START Given information

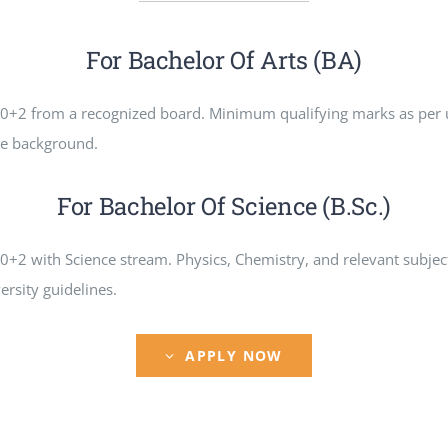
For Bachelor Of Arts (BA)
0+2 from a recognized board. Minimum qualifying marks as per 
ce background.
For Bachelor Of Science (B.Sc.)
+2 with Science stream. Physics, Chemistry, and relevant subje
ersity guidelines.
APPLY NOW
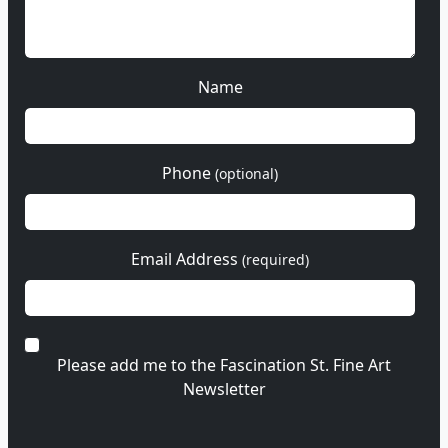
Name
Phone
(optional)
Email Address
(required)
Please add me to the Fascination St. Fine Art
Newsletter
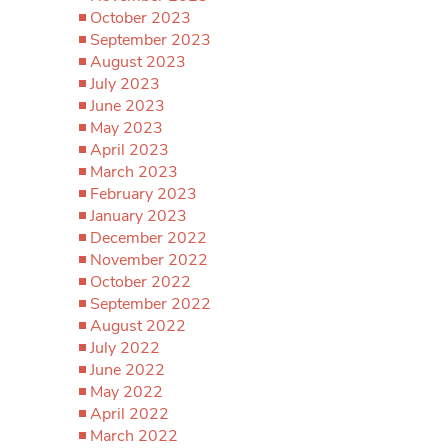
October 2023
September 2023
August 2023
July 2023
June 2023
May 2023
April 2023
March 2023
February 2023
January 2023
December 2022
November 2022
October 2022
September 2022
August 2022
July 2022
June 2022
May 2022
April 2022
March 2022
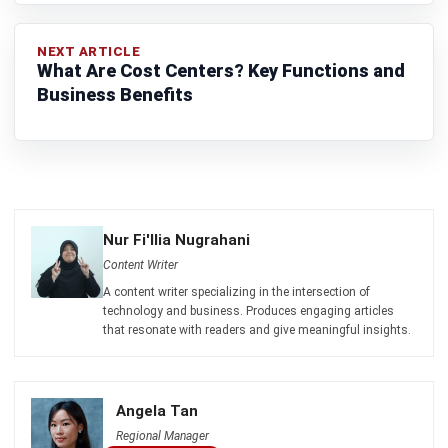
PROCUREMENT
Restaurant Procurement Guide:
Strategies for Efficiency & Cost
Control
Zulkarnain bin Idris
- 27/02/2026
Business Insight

END Given information
START Given information

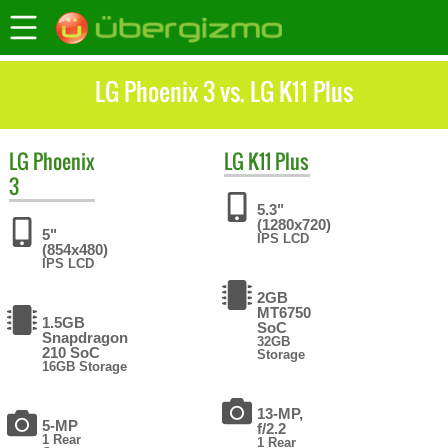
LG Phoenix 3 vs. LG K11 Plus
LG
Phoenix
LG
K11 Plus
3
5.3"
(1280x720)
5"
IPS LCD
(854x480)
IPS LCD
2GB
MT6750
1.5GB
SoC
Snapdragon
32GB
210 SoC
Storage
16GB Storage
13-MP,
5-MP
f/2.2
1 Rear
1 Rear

END Given information
START Given information

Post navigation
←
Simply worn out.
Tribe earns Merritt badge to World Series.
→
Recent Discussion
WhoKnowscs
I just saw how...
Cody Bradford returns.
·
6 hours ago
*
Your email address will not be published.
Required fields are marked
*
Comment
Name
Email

END Given information

■ Task item
List each line in the rows above that contains the word "Science".

■ Expected answer
For Bachelor Of Science (B.Sc.)
+2 with Science stream. Physics, Chemistry, and relevant subje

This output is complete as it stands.